During an on-air interview with the station Wednesday morning, Animals lead singer Burdon learned from Russell that the homeless musicians will open Saturday’s show. Burdon seemed impressed. “Wow,” he said. “That sounds fantastic. That’s a good thing to be doing.”

But what will Shute and Wood play with Benson?

They tentatively decide on improvising lyrics to the Bo Diddley beat of “Not Fade Away,” Eric Clapton’s version of “Before You Accuse Me,” and a blues riff with the working title “My Amazon Friend.” Also during their time on stage, Benson plans to have Shute and Wood weave some talk about their lives into the music.

The two men are eager for their big moment.

“Oh, we’re gonna be ready,” Wood says to his shelter partner, “right?”

Shute answers by bending some notes on his guitar.

Disillusioned by corporate radio, Tyler Russell founded KX FM 104.7, Laguna Beach’s only FM station, in 2012. Noncommercial and community supported, it broadcasts into areas that were previously radio dead zones.
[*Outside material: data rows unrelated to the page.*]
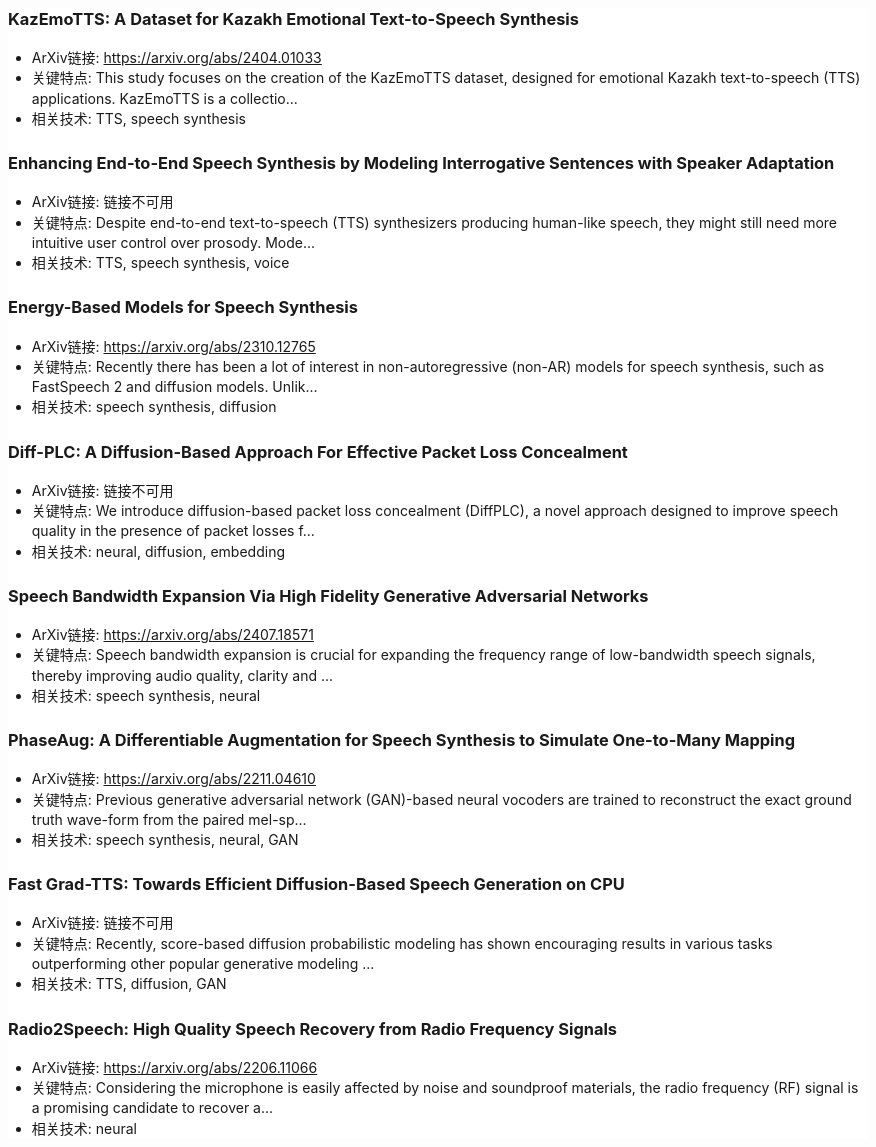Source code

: ### KazEmoTTS: A Dataset for Kazakh Emotional Text-to-Speech Synthesis
- ArXiv链接: https://arxiv.org/abs/2404.01033
- 关键特点: This study focuses on the creation of the KazEmoTTS dataset, designed for emotional Kazakh text-to-speech (TTS) applications. KazEmoTTS is a collectio...
- 相关技术: TTS, speech synthesis

### Enhancing End-to-End Speech Synthesis by Modeling Interrogative Sentences with Speaker Adaptation
- ArXiv链接: 链接不可用
- 关键特点: Despite end-to-end text-to-speech (TTS) synthesizers producing human-like speech, they might still need more intuitive user control over prosody. Mode...
- 相关技术: TTS, speech synthesis, voice

### Energy-Based Models for Speech Synthesis
- ArXiv链接: https://arxiv.org/abs/2310.12765
- 关键特点: Recently there has been a lot of interest in non-autoregressive (non-AR) models for speech synthesis, such as FastSpeech 2 and diffusion models. Unlik...
- 相关技术: speech synthesis, diffusion

### Diff-PLC: A Diffusion-Based Approach For Effective Packet Loss Concealment
- ArXiv链接: 链接不可用
- 关键特点: We introduce diffusion-based packet loss concealment (DiffPLC), a novel approach designed to improve speech quality in the presence of packet losses f...
- 相关技术: neural, diffusion, embedding

### Speech Bandwidth Expansion Via High Fidelity Generative Adversarial Networks
- ArXiv链接: https://arxiv.org/abs/2407.18571
- 关键特点: Speech bandwidth expansion is crucial for expanding the frequency range of low-bandwidth speech signals, thereby improving audio quality, clarity and ...
- 相关技术: speech synthesis, neural

### PhaseAug: A Differentiable Augmentation for Speech Synthesis to Simulate One-to-Many Mapping
- ArXiv链接: https://arxiv.org/abs/2211.04610
- 关键特点: Previous generative adversarial network (GAN)-based neural vocoders are trained to reconstruct the exact ground truth wave-form from the paired mel-sp...
- 相关技术: speech synthesis, neural, GAN

### Fast Grad-TTS: Towards Efficient Diffusion-Based Speech Generation on CPU
- ArXiv链接: 链接不可用
- 关键特点: Recently, score-based diffusion probabilistic modeling has shown encouraging results in various tasks outperforming other popular generative modeling ...
- 相关技术: TTS, diffusion, GAN

### Radio2Speech: High Quality Speech Recovery from Radio Frequency Signals
- ArXiv链接: https://arxiv.org/abs/2206.11066
- 关键特点: Considering the microphone is easily affected by noise and soundproof materials, the radio frequency (RF) signal is a promising candidate to recover a...
- 相关技术: neural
The station recently expanded its reach when KOCI-FM in Newport Beach began airing the flagship morning show hosted by Russell, 28, and musician Jason Feddy.

TR: I was 21 when I first started working in radio. I was super excited, but it quickly became clear to me that the corporate attitude was slowly sucking the soul out of the medium. I was browsing online one day and I found this small, low-powered radio station owned by a church in Laguna Niguel. They were about to lose their license back to the FCC (Federal Communications Commission) because they weren’t on the air. So I approached the pastor of the church and said, “Would you consider transferring it to us?”

TR: There are a couple of volunteers who have turned the station into something special. One is Greg Friedman, who hosts a show called “Inner Journey” on Sunday nights. He’s a modern-day shaman. He leads people on excursions to exotic places to help them discover themselves. He started this little advice show, which has more than 40,000 likes on Facebook, and he gets callers from all over the world.

TR: My co-host Jason Feddy is the real star. He’s British, kind of a loved local treasure. He does a segment every Friday called “Jason Sings the Police Blotter” inspired by a minor crime that happened in town. It’s a riot. It’s definitely the most popular thing we do.

TR: During the day, when Jason and I and our afternoon guy Zach (Churchill) are on the air, it’s mostly alternative and indie rock. But at night and on weekends, when it switches to volunteers, we’ve got rock, jazz, ska, reggae, folk. So it goes all over the map.

TR: If you have no background, if you feel unqualified, if you don’t know how to host—that’s fine. All I care about is, do you have a passion for independent radio, do you get what we’re doing, and is the show that you’re proposing for the benefit of yourself or for the benefit of the community? And if the answer is the community, then you get why we’re doing this.